Il a frappé ses genoux à l’aide de ses mains pendant qu’un groupe de danse traditionnelle tourbillonnait en chantant autour de lui.

Stephen Harper était entouré de représentants de la communauté indo-canadienne et de quelques membres de la délégation de gens d’affaires qui l’accompagnaient pour cette portion de sa visite officielle en Inde.

Les liens personnels et familiaux entre le Canada et l’Inde sont considérés comme une carte de visite exceptionnelle pour ceux qui souhaitent une croissance du commerce bilatéral entre les deux nations.

Évidemment, une visite en Inde, pays d’origine de nombreux néo-Canadiens, risque aussi de s’avérer fort bénéfique pour les intérêts nationaux de Stephen Harper.

Les conservateurs ont remporté plusieurs circonscriptions grâce au soutien de la communauté indo-canadienne, incluant Brampton-Ouest, représentée par Kyle Seeback, qui était aux côtés de son chef pour cette visite en sol indien.

Les discussions plus sérieuses sur les échanges commerciaux ont eu lieu dans le cadre d’une série de rencontres avec des représentants du gouvernement indien, mais aussi lors d’un discours livré par M. Harper au Forum économique mondial, mercredi matin, à proximité de New Delhi.

Le premier ministre a exposé les raisons pour lesquelles le commerce entre le Canada et l’Inde devrait d’être nettement plus vigoureux.
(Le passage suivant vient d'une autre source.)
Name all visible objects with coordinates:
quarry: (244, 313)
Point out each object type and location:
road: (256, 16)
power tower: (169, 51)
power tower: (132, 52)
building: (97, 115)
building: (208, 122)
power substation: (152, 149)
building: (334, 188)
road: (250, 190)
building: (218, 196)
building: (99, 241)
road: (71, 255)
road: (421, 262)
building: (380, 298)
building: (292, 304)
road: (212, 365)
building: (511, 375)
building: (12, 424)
L’Inde a besoin d’énergie, le Canada en a à revendre. L’Inde a besoin de développer son réseau d’éducation, le Canada sait comment le gérer. Mais surtout, le Canada doit élargir ses horizons: il ne peut plus se contenter des marchés américain et européen.

Stephen Harper a également prévenu, peu subtilement, que l’Inde serait perdante si elle se montrait réticente aux échanges commerciaux et aux investissements.

Les échanges bilatéraux entre le Canada et l’Inde atteignent actuellement un maigre 5,2 milliards $. Les deux pays ont affirmé qu’ils aimeraient voir ce montant passer à 15 milliards $ d’ici 2015.

Ottawa et New Delhi planchent toujours sur une entente de protection des investissements et de libre-échange.

La dernière étape de Stephen Harper sera Bangalore, la troisième ville en importance sur le plan démographique en Inde et la capitale des nouvelles technologies et de l’économie du savoir.